In Butler v. United Healthcare of Tennessee, Inc., — F.3d –, 2014 WL 4116478 (6th Cir. Aug. 22, 2014), the court addressed what appeared to be a relatively straightforward health care benefit question, complicated by what the court described as a severely recalcitrant claim administrator.

The case involved the question whether plaintiff’s wife, Janie, qualified for a residential substance-abuse program under the terms of her husband’s health plan. United denied the claim based on one criterion in the plan; but on administrative appeal, only considered “criteria less relevant to her situation.”

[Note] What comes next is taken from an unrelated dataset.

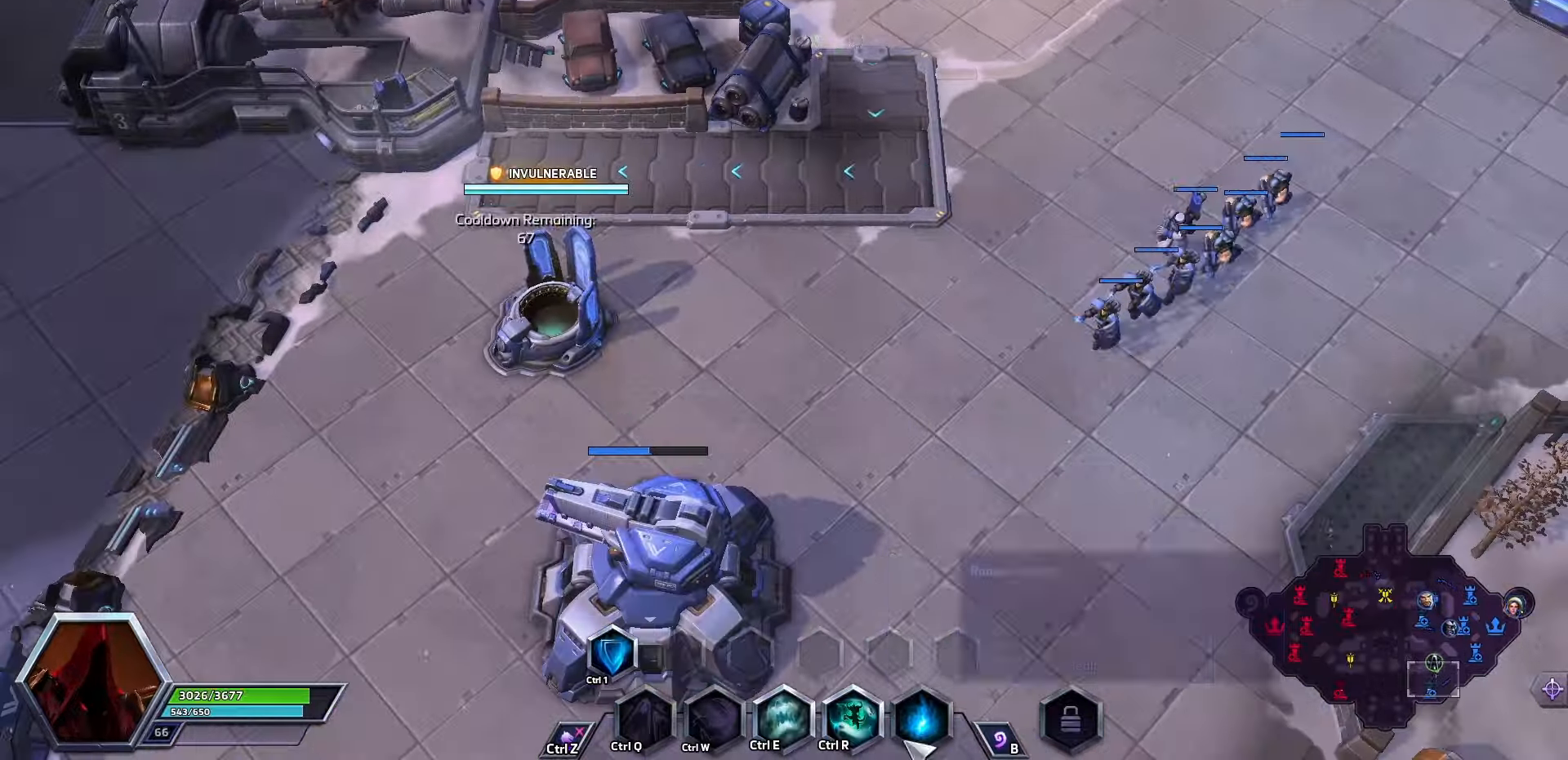
{"keys": [], "events": []}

Janie’s husband sued, and the district court granted summary judgment and remanded to United to conduct a full and fair review. The Sixth Circuit noted that “United’s ‘full and fair’ review was neither full nor fair.”  After that first remand, the district court “admonished United for attempting to relitigate whether its procedures for review had been defective rather than following the order to conduct a full and fair review afresh.” It remanded again, issuing specific orders regarding what United should do. As the Sixth Circuit observed, “[h]aving failed to take the hint, United now failed to take the directive.” After the second remand, “[t]he district court was not amused. Treating this third try as a third strike,” the district court found that United had not provided a full and fair review, determined that another remand would be futile, and awarded benefits to the plaintiff.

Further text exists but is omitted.